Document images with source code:
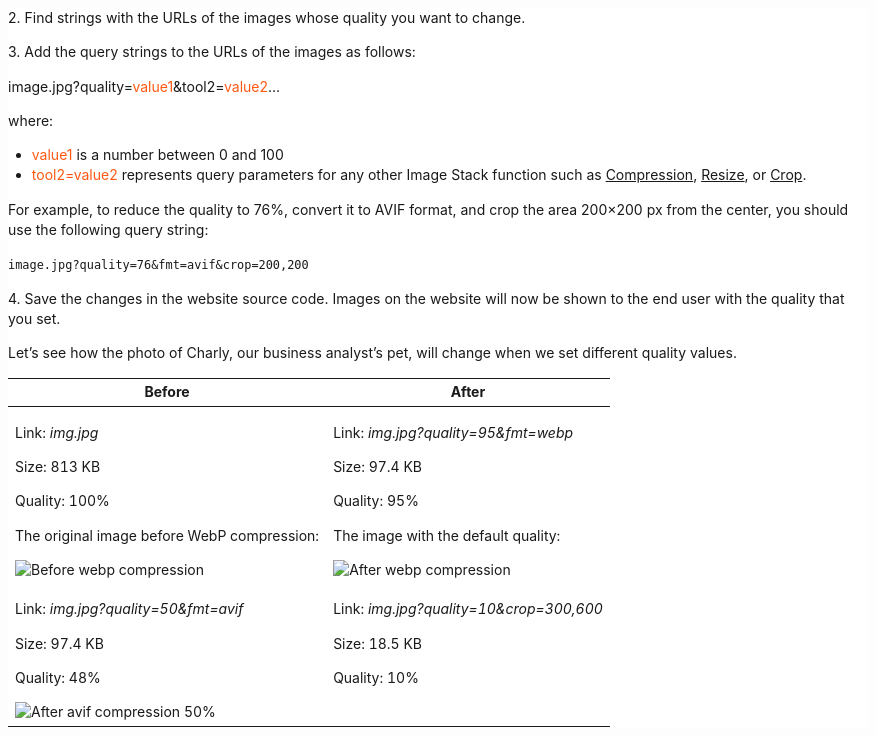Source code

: 2\. Find strings with the URLs of the images whose quality you want to change.

3\. Add the query strings to the URLs of the images as follows:

<code-block>
image.jpg?quality=<span style="color:#FF5913">value1</span>&tool2=<span style="color:#FF5913">value2</span>…
</code-block>

where:

- <span style="color:#FF5913">value1</span> is a number between 0 and 100
- <span style="color:#FF5913">tool2=value2</span> represents query parameters for any other Image Stack function such as <a href="https://gcore.com/docs/cdn/cdn-resource-options/image-optimization-paid/image-stack-tools/configure-image-compression-to-webp-and-avif" target="_blank">Compression</a>, <a href="https://gcore.com/docs/cdn/cdn-resource-options/image-optimization-paid/image-stack-tools/reduce-image-size" target="_blank">Resize</a>, or <a href="https://gcore.com/docs/cdn/cdn-resource-options/image-optimization-paid/image-stack-tools/crop-images" target="_blank">Crop</a>.

For example, to reduce the quality to 76%, convert it to AVIF format, and crop the area 200×200 px from the center, you should use the following query string:

```
image.jpg?quality=76&fmt=avif&crop=200,200
```

4\. Save the changes in the website source code. Images on the website will now be shown to the end user with the quality that you set.

Let’s see how the photo of Charly, our business analyst’s pet, will change when we set different quality values.

<table>
		<thead>
			<tr>
				<th>Before</th>
				<th>After</th>
			</tr>
		</thead>
		<tbody>
      <tr>
         <td>
            <p>Link: <em>img.jpg</em></p>
            <p>Size: 813 KB</p>
            <p>Quality: 100%</p><p>The original image before WebP compression:</p> 
            <img src="https://assets.gcore.pro/docs/cdn/cdn-resource-options/image-optimization-paid/image-stack-tools/change-image-quality/11030480618769.png" alt="Before webp compression" width="222" height="393">
         </td>
         <td>
            <p>Link: <em>img.jpg?quality=95&amp;fmt=webp</em></p>
            <p>Size: 97.4 KB</p>
            <p>Quality: 95%</p>
            <p>The image with the default quality:</p>
            <img src="https://assets.gcore.pro/docs/cdn/cdn-resource-options/image-optimization-paid/image-stack-tools/change-image-quality/11030480610193.png" alt="After webp compression" width="216" height="382">
         </td>
		</tr>
		<tr>
         <td>
            <p>Link: <em>img.jpg?quality=50&fmt=avif</em></p>
            <p>Size: 97.4 KB</p>
            <p>Quality: 48%</p>
            <img src="https://assets.gcore.pro/docs/cdn/cdn-resource-options/image-optimization-paid/image-stack-tools/change-image-quality/11030480735249.png" alt="After avif compression 50%" width="216" height="382">
         </td>
         <td>
            <p>Link: <em>img.jpg?quality=10&crop=300,600</em></p>
            <p>Size: 18.5 KB</p>
            <p>Quality: 10%</p>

◆ Assignment
Your answer must be the line with "<p>Link: <em>img.jpg?quality=50&fmt=avif</em></p>" and all lines after it through the final line of the entries, copied exactly and with nothing added.

◆ Final answer
            <p>Link: <em>img.jpg?quality=50&fmt=avif</em></p>
            <p>Size: 97.4 KB</p>
            <p>Quality: 48%</p>
            <img src="https://assets.gcore.pro/docs/cdn/cdn-resource-options/image-optimization-paid/image-stack-tools/change-image-quality/11030480735249.png" alt="After avif compression 50%" width="216" height="382">
         </td>
         <td>
            <p>Link: <em>img.jpg?quality=10&crop=300,600</em></p>
            <p>Size: 18.5 KB</p>
            <p>Quality: 10%</p>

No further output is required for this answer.